2020-04-25, 04:40   #77
VBCurtis

"Curtis"
Feb 2005
Riverside, CA

2·472 Posts

Quote:
 Originally Posted by charybdis Edit: Curtis, if I do a c178 next is there any parameter-testing-over-a-whole-job that you'd like me to do?
That's odd- all else equal, a larger siever usually produces fewer duplicate relations than a smaller siever. When I go from I=14 to I=15 on the same sized input, I reduce about 8% from rels_wanted to account for this.

Let's try the 3LP settings for your C178: MFB1 = 90, ncurves1=13, A=28, rels_wanted=320M. EDIT: Ditch the lambda1 line entirely.

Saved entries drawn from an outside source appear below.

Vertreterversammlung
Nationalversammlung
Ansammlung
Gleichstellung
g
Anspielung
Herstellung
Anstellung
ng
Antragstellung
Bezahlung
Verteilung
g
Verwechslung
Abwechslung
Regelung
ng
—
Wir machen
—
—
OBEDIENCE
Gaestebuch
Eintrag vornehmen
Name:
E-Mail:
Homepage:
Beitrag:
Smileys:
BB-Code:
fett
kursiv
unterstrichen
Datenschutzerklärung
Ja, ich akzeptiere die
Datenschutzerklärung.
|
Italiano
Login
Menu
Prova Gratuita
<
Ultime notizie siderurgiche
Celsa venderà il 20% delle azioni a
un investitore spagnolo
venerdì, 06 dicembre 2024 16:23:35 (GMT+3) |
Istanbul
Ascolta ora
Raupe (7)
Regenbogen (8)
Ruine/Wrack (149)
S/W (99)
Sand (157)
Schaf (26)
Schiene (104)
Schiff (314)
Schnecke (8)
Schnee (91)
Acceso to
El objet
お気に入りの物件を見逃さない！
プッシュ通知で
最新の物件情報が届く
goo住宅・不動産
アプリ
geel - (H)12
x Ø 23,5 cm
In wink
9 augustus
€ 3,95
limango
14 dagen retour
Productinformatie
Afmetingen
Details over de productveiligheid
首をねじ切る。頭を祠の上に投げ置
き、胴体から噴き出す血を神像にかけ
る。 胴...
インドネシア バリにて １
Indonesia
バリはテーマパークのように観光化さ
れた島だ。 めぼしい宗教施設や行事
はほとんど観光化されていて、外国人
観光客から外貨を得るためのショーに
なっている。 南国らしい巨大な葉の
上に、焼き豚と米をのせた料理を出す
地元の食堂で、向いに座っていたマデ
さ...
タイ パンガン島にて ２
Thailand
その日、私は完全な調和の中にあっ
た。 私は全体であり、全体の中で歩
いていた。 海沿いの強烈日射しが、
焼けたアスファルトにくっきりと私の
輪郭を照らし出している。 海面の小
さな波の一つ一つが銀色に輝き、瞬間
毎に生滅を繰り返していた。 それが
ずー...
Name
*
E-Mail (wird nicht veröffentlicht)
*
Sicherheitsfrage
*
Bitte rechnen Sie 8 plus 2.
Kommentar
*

I haven't yet tested new lim's; I'm using 100/140M for lim0 and lim1. I'm running mfb1=92 right now, with a lim-swap to 140/100 coming next. If you can wait a couple hours, I'll have a good idea if that should be faster.

If I grasp 3LP correctly, sieving will be faster but the matrix will be bigger. Then again, 320M is a wild guess, and we can trade some sieve time for a smaller matrix.